**** Given records ****

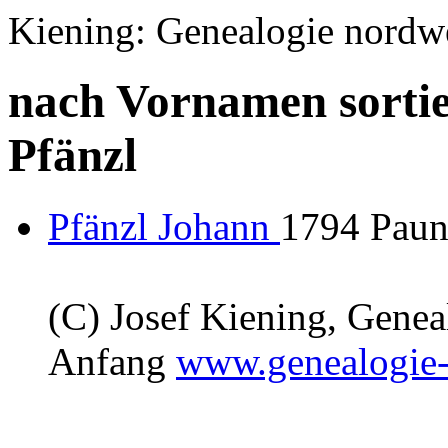
Kiening: Genealogie nordw
nach Vornamen sortie
Pfänzl
Pfänzl Johann
1794 Paunz
(C) Josef Kiening, Gene
Anfang
www.genealogie-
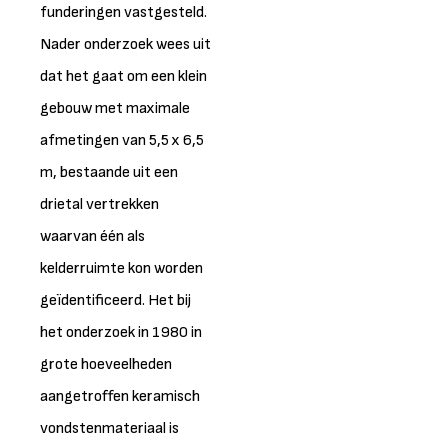
funderingen vastgesteld.
Nader onderzoek wees uit
dat het gaat om een klein
gebouw met maximale
afmetingen van 5,5 x 6,5
m, bestaande uit een
drietal vertrekken
waarvan één als
kelderruimte kon worden
geïdentificeerd. Het bij
het onderzoek in 1980 in
grote hoeveelheden
aangetroffen keramisch
vondstenmateriaal is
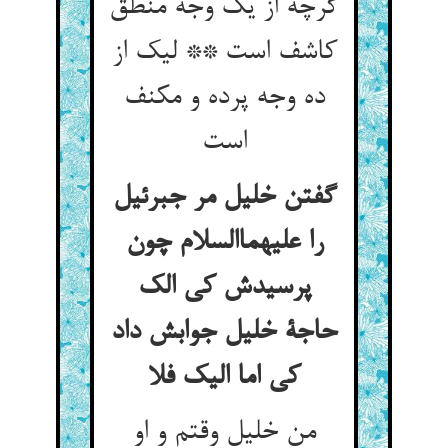
گرچه از یک وجه منطق
کاشف است ** لیک از
ده وجه پرده و مکنف
است
گفتن خلیل مر جبرئیل
را علیهماالسلام چون
پرسیدش کی الک
حاجة خلیل جوابش داد
کی اما الیک فلا
من خلیل وقتم و او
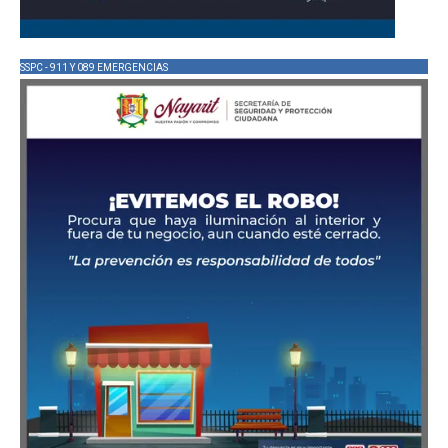
SSPC - 911 Y 089 EMERGENCIAS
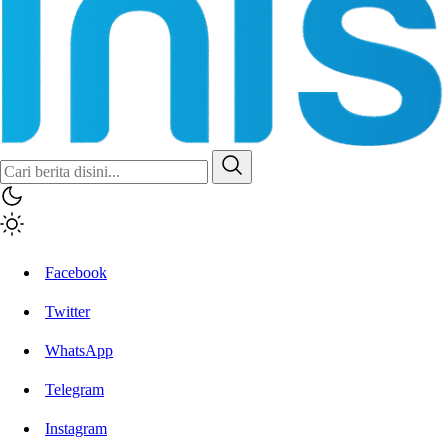
Inisiatif.co
Stay Connected Stay Informed
Facebook
Twitter
WhatsApp
Telegram
Instagram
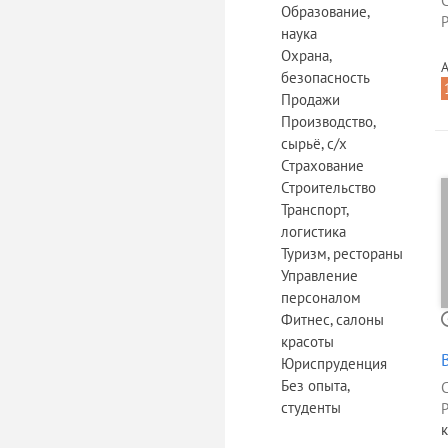
Образование,
Р
наука
Охрана,
А
безопасность
Продажи
Производство,
сырьё, с/х
Страхование
Строительство
Транспорт,
логистика
Туризм, рестораны
Управление
персоналом
Фитнес, салоны
красоты
Юриспруденция
Без опыта,
студенты
Р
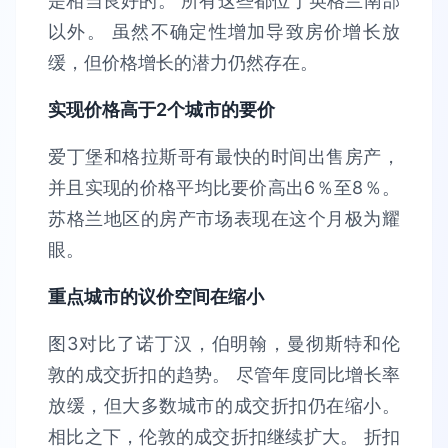
是相当良好的。 所有这些都位于英格兰南部
以外。 虽然不确定性增加导致房价增长放
缓，但价格增长的潜力仍然存在。
实现价格高于2个城市的要价
爱丁堡和格拉斯哥有最快的时间出售房产，
并且实现的价格平均比要价高出6％至8％。
苏格兰地区的房产市场表现在这个月极为耀
眼。
重点城市的议价空间在缩小
图3对比了诺丁汉，伯明翰，曼彻斯特和伦
敦的成交折扣的趋势。 尽管年度同比增长率
放缓，但大多数城市的成交折扣仍在缩小。
相比之下，伦敦的成交折扣继续扩大。 折扣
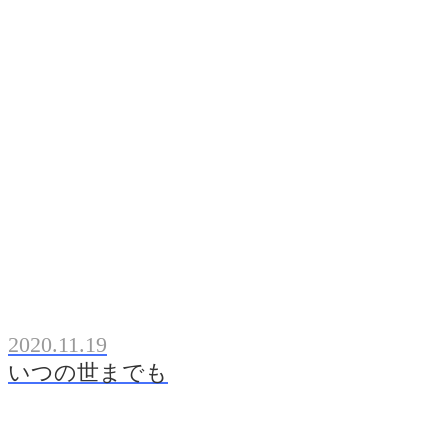
2020.11.19
いつの世までも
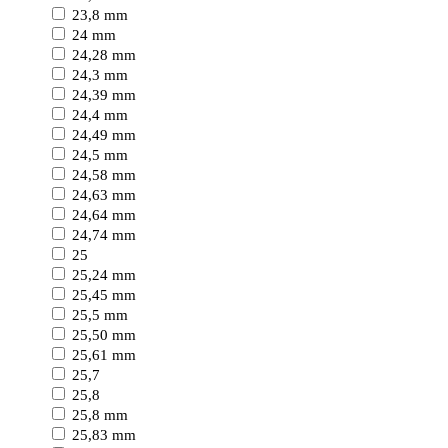
23,8 mm
24 mm
24,28 mm
24,3 mm
24,39 mm
24,4 mm
24,49 mm
24,5 mm
24,58 mm
24,63 mm
24,64 mm
24,74 mm
25
25,24 mm
25,45 mm
25,5 mm
25,50 mm
25,61 mm
25,7
25,8
25,8 mm
25,83 mm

****

- What is being asked
Scan the records for the word "onderzoek". Copy each line where it turns up.

- Answer to this problem
Nader onderzoek wees uit
het onderzoek in 1980 in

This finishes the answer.